We put into practice what feminists had taught us — that the “personal is the political.” We laughed and we cried together. We shared our ideas and our most intimate secrets. We dreamed our dreams and laid our plans for a world free from all the deadly forms of oppression, and as we went along, we invented new ways of relating.

Many of us came to realize how we had been stifled growing up in a culture that taught us to follow and respect the hierarchy of privilege accorded to some and withheld from others based primarily on socially constructed identities.

Though many of our dreams for a more perfect society fell far short of our imagination and our tireless attempts, we did, nonetheless, advance social change on many fronts. And we still are doing so.

So the next time anyone from the more recent generations attempts to paint all of us boomers with the same frayed and ahistorical brush, they must paint themselves with that same brush since they are currently perched high above our boomer shoulders serving as their foundation.

Young people have been and continue to be at the heart of progressive social change movements. Youth are transforming and revolutionizing society and its institutions by challenging overall power inequities related to social identity categorizations and hierarchies while also making links to the various types of oppression and forming coalitions with other marginalized groups.

Their stories, experiences, and activism have great potential to bring us to a future where people across intersectional identities will live freely, unencumbered by social taboos and cultural norms. It is a future in which diversity across spectrums will live in liberty and freedom.

And many of us boomers remain upfront and behind the scenes as active participants and allies.

I believe that Pat Parker’ poem “Legacy” puts the movement’s history into perspective:

…Each generation improves the world for the next.

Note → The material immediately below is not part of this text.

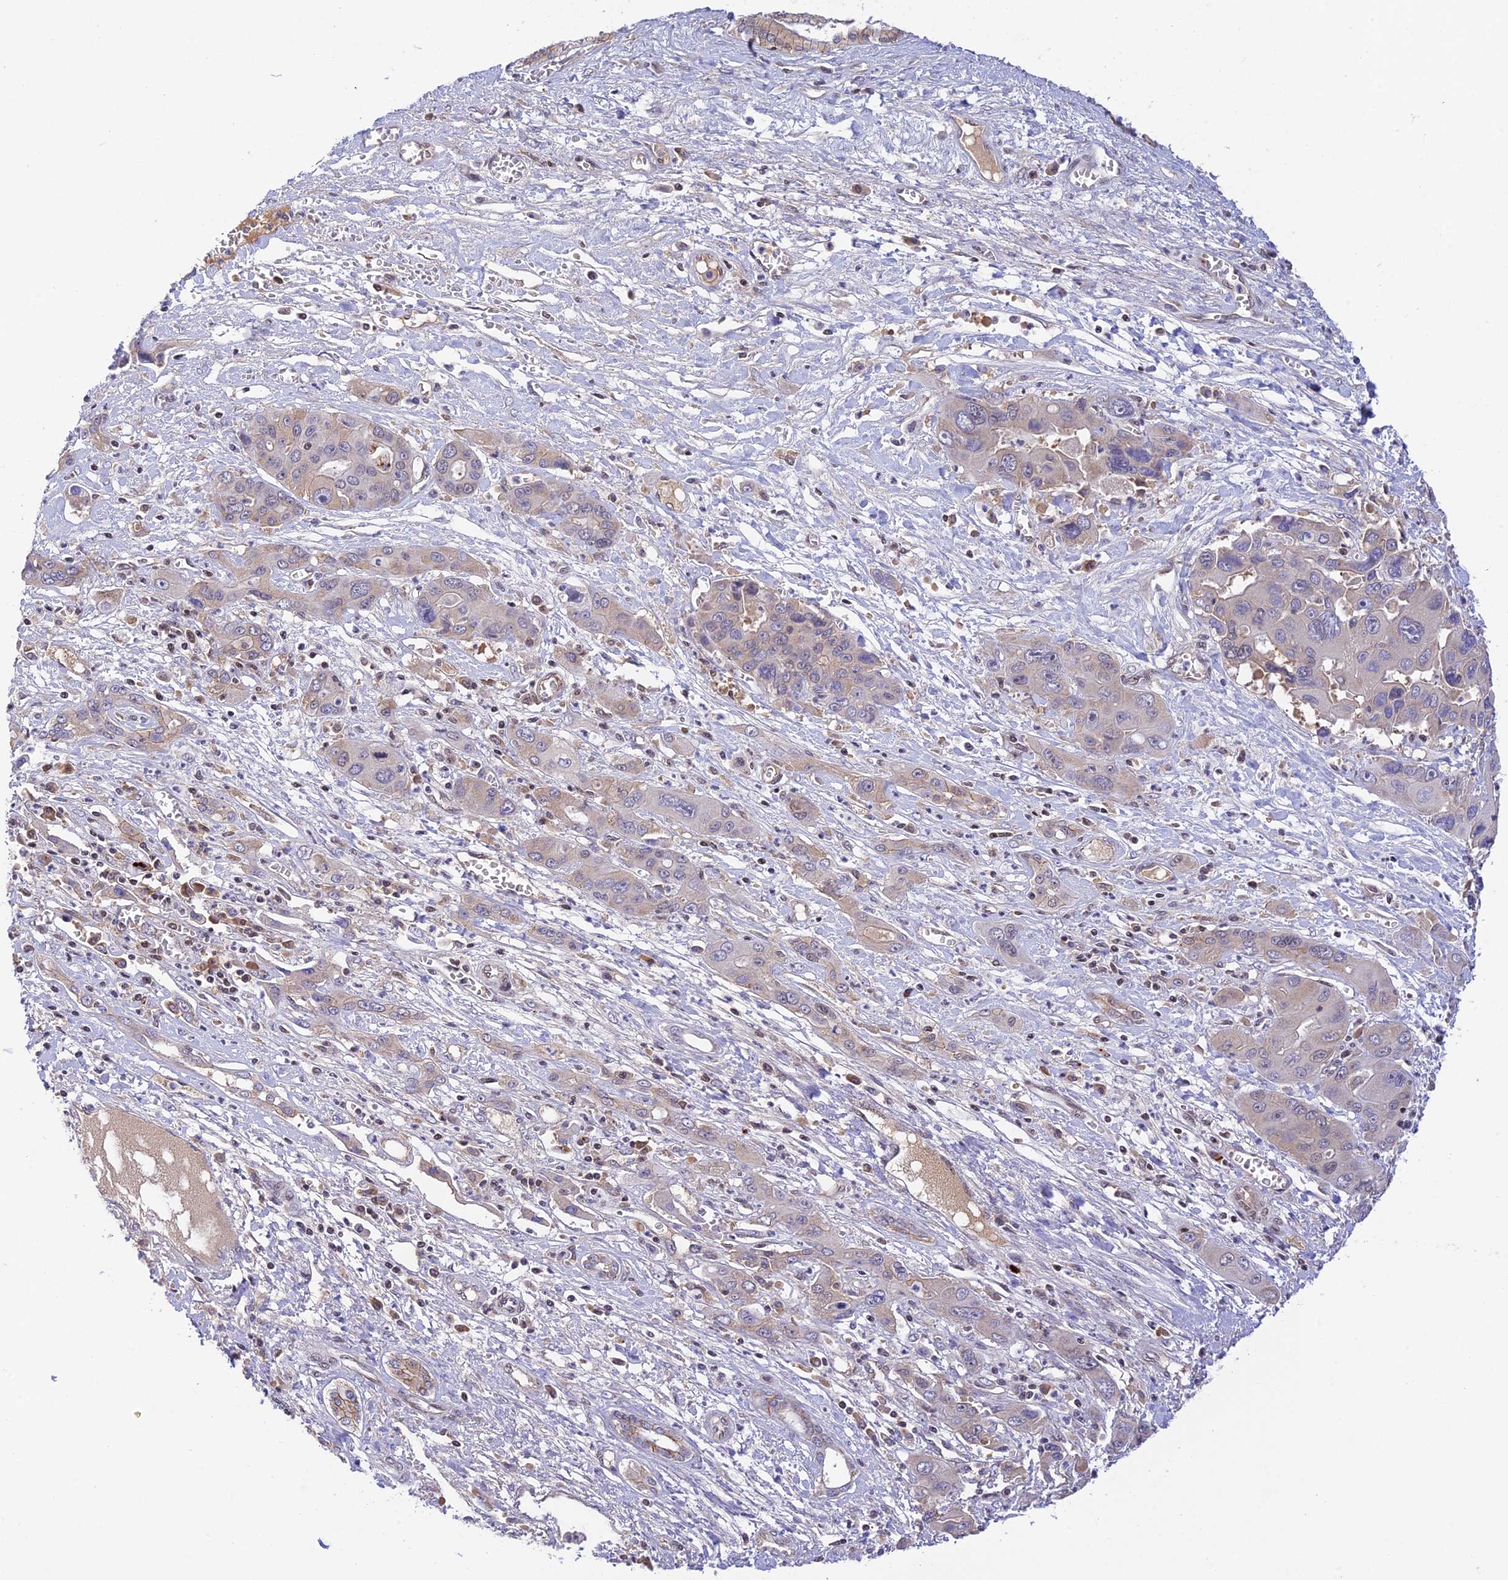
{"staining": {"intensity": "negative", "quantity": "none", "location": "none"}, "tissue": "liver cancer", "cell_type": "Tumor cells", "image_type": "cancer", "snomed": [{"axis": "morphology", "description": "Cholangiocarcinoma"}, {"axis": "topography", "description": "Liver"}], "caption": "An image of cholangiocarcinoma (liver) stained for a protein demonstrates no brown staining in tumor cells. (Brightfield microscopy of DAB IHC at high magnification).", "gene": "THAP11", "patient": {"sex": "male", "age": 67}}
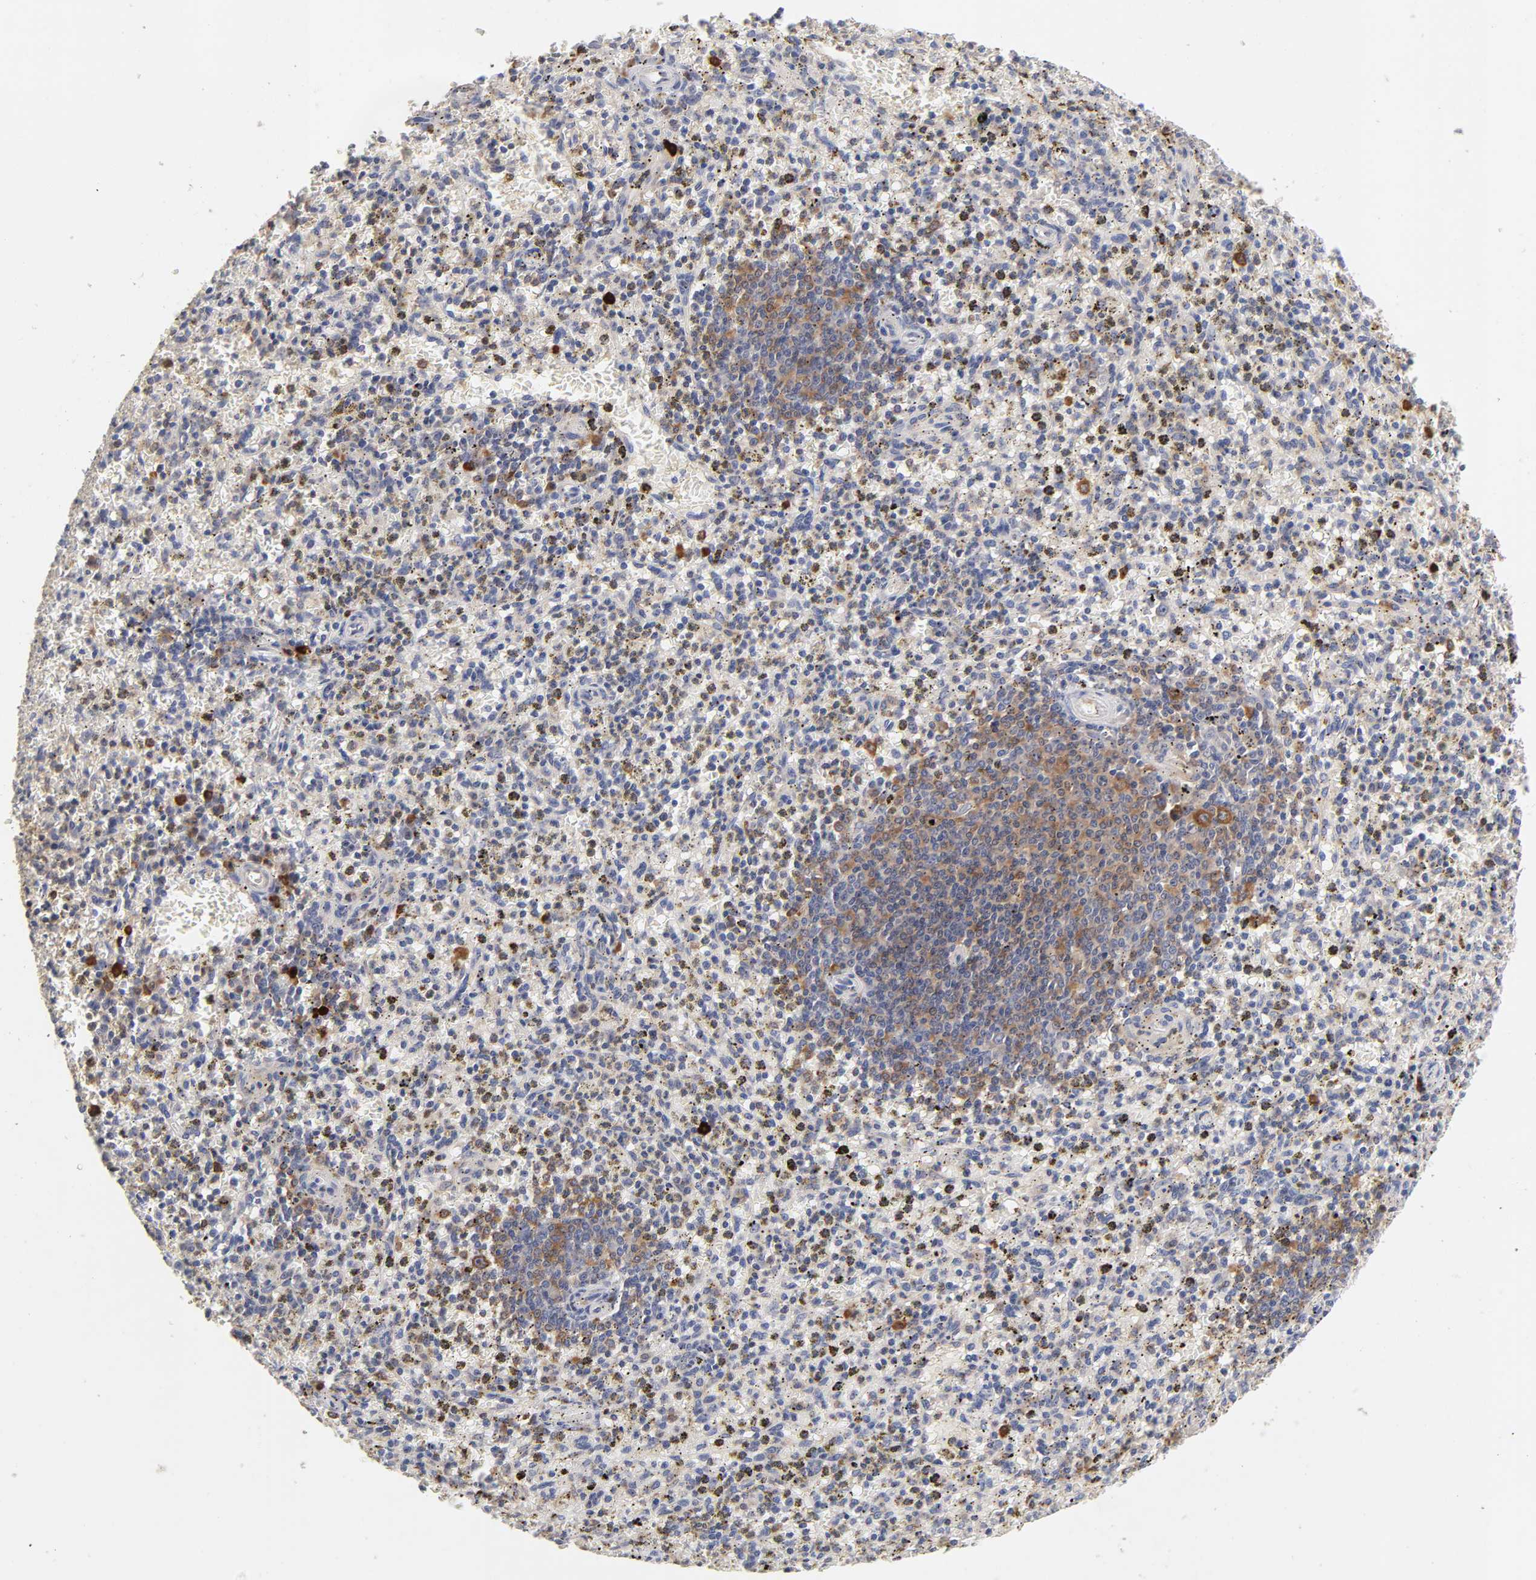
{"staining": {"intensity": "moderate", "quantity": "<25%", "location": "cytoplasmic/membranous"}, "tissue": "spleen", "cell_type": "Cells in red pulp", "image_type": "normal", "snomed": [{"axis": "morphology", "description": "Normal tissue, NOS"}, {"axis": "topography", "description": "Spleen"}], "caption": "Cells in red pulp display low levels of moderate cytoplasmic/membranous staining in about <25% of cells in normal spleen. The staining was performed using DAB (3,3'-diaminobenzidine), with brown indicating positive protein expression. Nuclei are stained blue with hematoxylin.", "gene": "RPS29", "patient": {"sex": "male", "age": 72}}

My grandparents willed me strength.

My parents willed me pride.

I will to you rage.

I give you a world incomplete,

a world where women still are property and chattel

where color still shuts doors

where sexual choice still threatens,

but I give you a legacy of doers

of people who take risks

to chisel the crack wider….

We owe our gratitude to the young people of each generation over the decades, including boomers, who have taken the chisel and expanded that crack ever wider.